Krankenhaus' ostracism by the scientific community reached its apogee when his article Metal Fatigue in Copper-Osmium Alloys - A New Perspective was rejected by the prestigious science journal Nature.

"They said that the methodology was as sloppy as a 60 year old hooker," says the Doctor, "But I think it had to do with the ideologically driven belief that multiple references to Paul's Epistle to the Thessalonians have no place in a paper on metallurgy.

"Fools! I'll destroy them all!" he thunders. "If God wills it," he adds.

After this incident and a long crap, Dr. Krankenhaus left MIT and joined the Intelligent Design movement's flagship body, the Discovery Institute, but relationship was doomed to be short lived.

"I was uncertain about Krankenhaus from the beginning," says one DI staffer who declined to be named. "His theory that secularism causes cancer seemed well founded. But after he tried to explain to me that the hidden message of the Book of Judges was that God wanted us to build a freeze ray and rob Fort Knox... well, I kind of avoided him after that.

"And don't even ask about his theories regarding the Book of Jonah and nuclear cyber-whales. Brrr."

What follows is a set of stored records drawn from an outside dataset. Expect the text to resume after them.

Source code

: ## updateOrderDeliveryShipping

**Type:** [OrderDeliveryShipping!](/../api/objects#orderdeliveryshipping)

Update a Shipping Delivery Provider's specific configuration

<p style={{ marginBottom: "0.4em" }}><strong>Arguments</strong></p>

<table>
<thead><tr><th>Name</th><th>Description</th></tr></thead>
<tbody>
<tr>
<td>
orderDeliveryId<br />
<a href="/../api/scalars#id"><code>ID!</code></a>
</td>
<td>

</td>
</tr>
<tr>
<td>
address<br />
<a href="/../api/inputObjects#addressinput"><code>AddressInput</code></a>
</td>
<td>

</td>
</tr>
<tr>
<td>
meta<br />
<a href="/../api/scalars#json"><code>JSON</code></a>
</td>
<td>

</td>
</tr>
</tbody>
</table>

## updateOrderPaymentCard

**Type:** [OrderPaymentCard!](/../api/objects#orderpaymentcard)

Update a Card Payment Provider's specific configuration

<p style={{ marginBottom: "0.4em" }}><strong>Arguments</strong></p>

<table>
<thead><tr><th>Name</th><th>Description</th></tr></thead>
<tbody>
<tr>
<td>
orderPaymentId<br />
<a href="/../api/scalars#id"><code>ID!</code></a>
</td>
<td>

It wasn't long before DI President Bruce Chapman kicked him out. "I went into his lab one day, and saw that he was on the verge of making a scientific breakthrough," says Chapman, "We do not stand for that kind of shit around here."

Alone and friendless, Krankenhaus turned his back on both the scientific and pseudoscientific establishments.

"Bah, fools! What do they know of Creation Science?" he says, laughing. "Mu hu hu ha ha ha ha! They will all rue the day they mocked me! When God answers my prayers and delivers into my hands some sort of unstoppable nucleotronic robotic juggernaut, they'll all be sorry. Very, very sorry!"

Our interview over all too soon, Krankenhaus returned to his lab to work and pray and continue a life devoted to a unique vision of Christian humility combined with overweening scientific hubris.

"When I have completed my faith-based reactor, I will be able to multiply the power of my prayers a millionfold!" he says by way of farewell. "I will become like unto a god!

"Er, but not actually a god," he concludes, looking nervously upwards.